Biblical preaching allows the variety of the text to determine the message, it does not rely on the preacher’s discretion to import other Scriptures to balance its message – making the sermon the product of the preacher’s understanding. It allows each passage to speak for itself, and then next time the next passage will speak for itself.
There’s a liberty in that, and a benefit for congregations who grow from hearing the variety of God’s word week by week rather than the preacher’s varying impression of what the congregation need to hear.
From Ray Ortlund.
My brother pastor, to preach with biblical fullness, rising above our biases, our best course is to preach through the Bible, passage by passage, letting each passage make its unique contribution, confident that over time the fullness of it all will serve people well with a clear vision of the Triune God. But let us never force a passage to say what we think it ought to have said and thus complicate the work of God.

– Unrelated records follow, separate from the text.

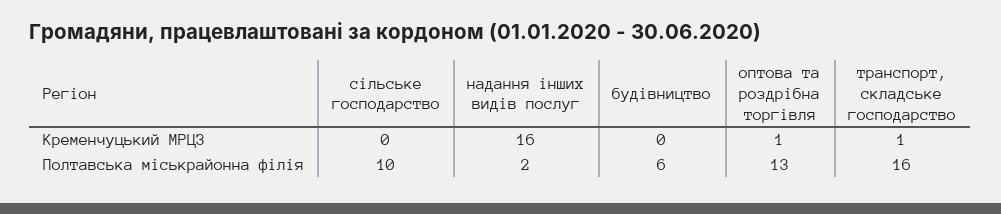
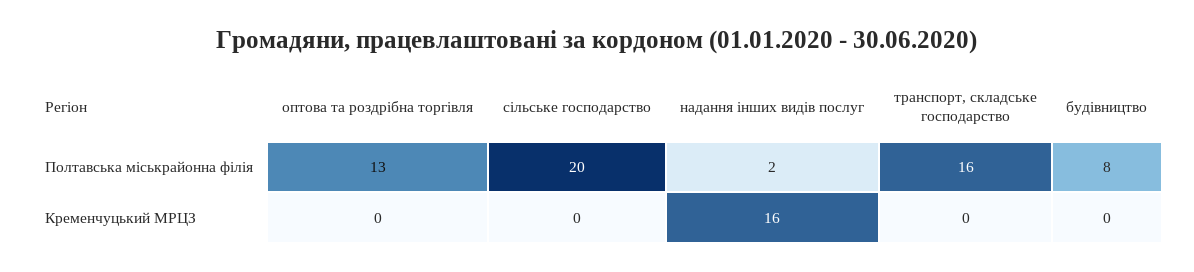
  {
    "сільське господарство": {
      "Кременчуцький МРЦЗ": 0,
-     "Полтавська міськрайонна філія": 10
+     "Полтавська міськрайонна філія": 20
    },
    "надання інших видів послуг": {
      "Кременчуцький МРЦЗ": 16,
      "Полтавська міськрайонна філія": 2
    },
    "будівництво": {
      "Кременчуцький МРЦЗ": 0,
-     "Полтавська міськрайонна філія": 6
+     "Полтавська міськрайонна філія": 8
    },
    "оптова та роздрібна торгівля": {
-     "Кременчуцький МРЦЗ": 1,
+     "Кременчуцький МРЦЗ": 0,
      "Полтавська міськрайонна філія": 13
    },
    "транспорт, складське господарство": {
-     "Кременчуцький МРЦЗ": 1,
+     "Кременчуцький МРЦЗ": 0,
      "Полтавська міськрайонна філія": 16
    }
  }

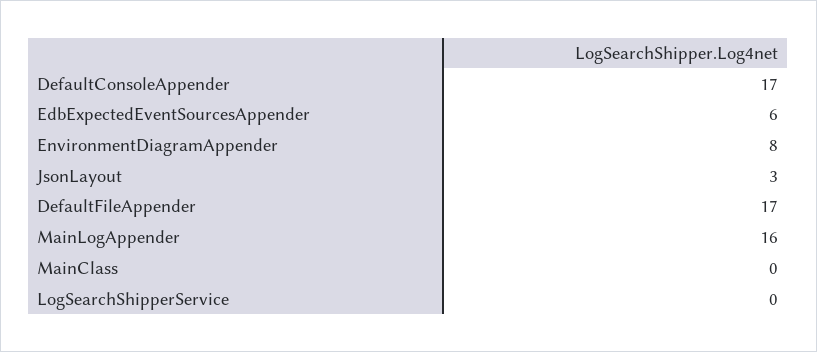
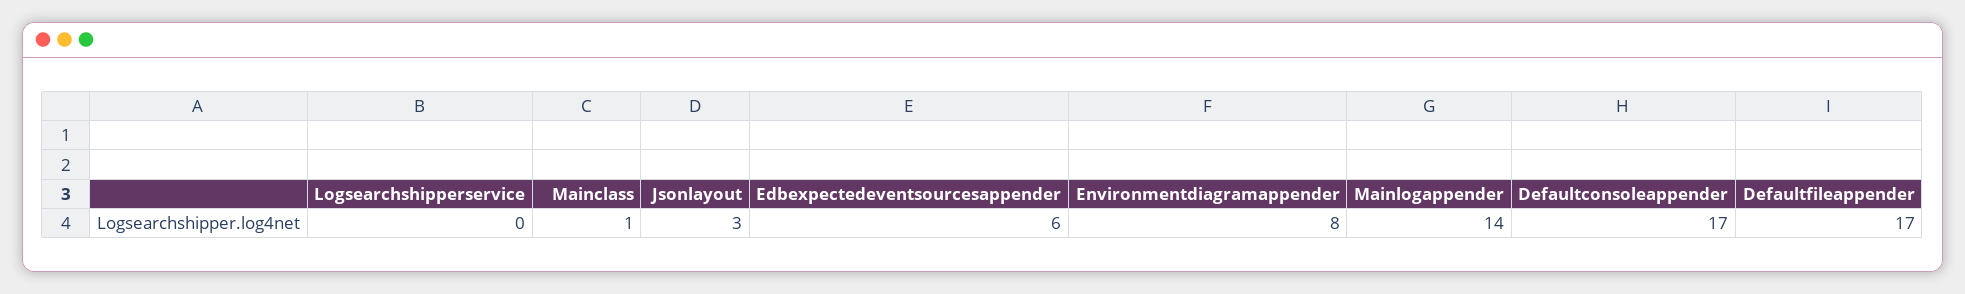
  {
    "DefaultConsoleAppender": 17,
    "EdbExpectedEventSourcesAppender": 6,
    "EnvironmentDiagramAppender": 8,
    "JsonLayout": 3,
    "DefaultFileAppender": 17,
-   "MainLogAppender": 16,
+   "MainLogAppender": 14,
-   "MainClass": 0,
+   "MainClass": 1,
    "LogSearchShipperService": 0
  }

For example, if a biblical passage teaches imputed righteousness, let’s not “balance” it by inserting into the sermon a counter-emphasis on imparted righteousness. And if a passage teaches imparted righteousness, let’s not “balance” it with a forced counter-emphasis on imputed righteousness. That is not biblical preaching. And Scripture, not the categories of Systematic Theology, is our final authority.
Humility allows God to speak through his Word, yielding to him passage by passage, Sunday by Sunday, so that he enriches us with one precious gospel gift after another, each one a new facet of the many glories of Christ. This kind of preaching—oscillating, not vacillating—can raise up wise and healthy churches, not limited by any pet doctrine, but enlarged by the grandeur of Scripture.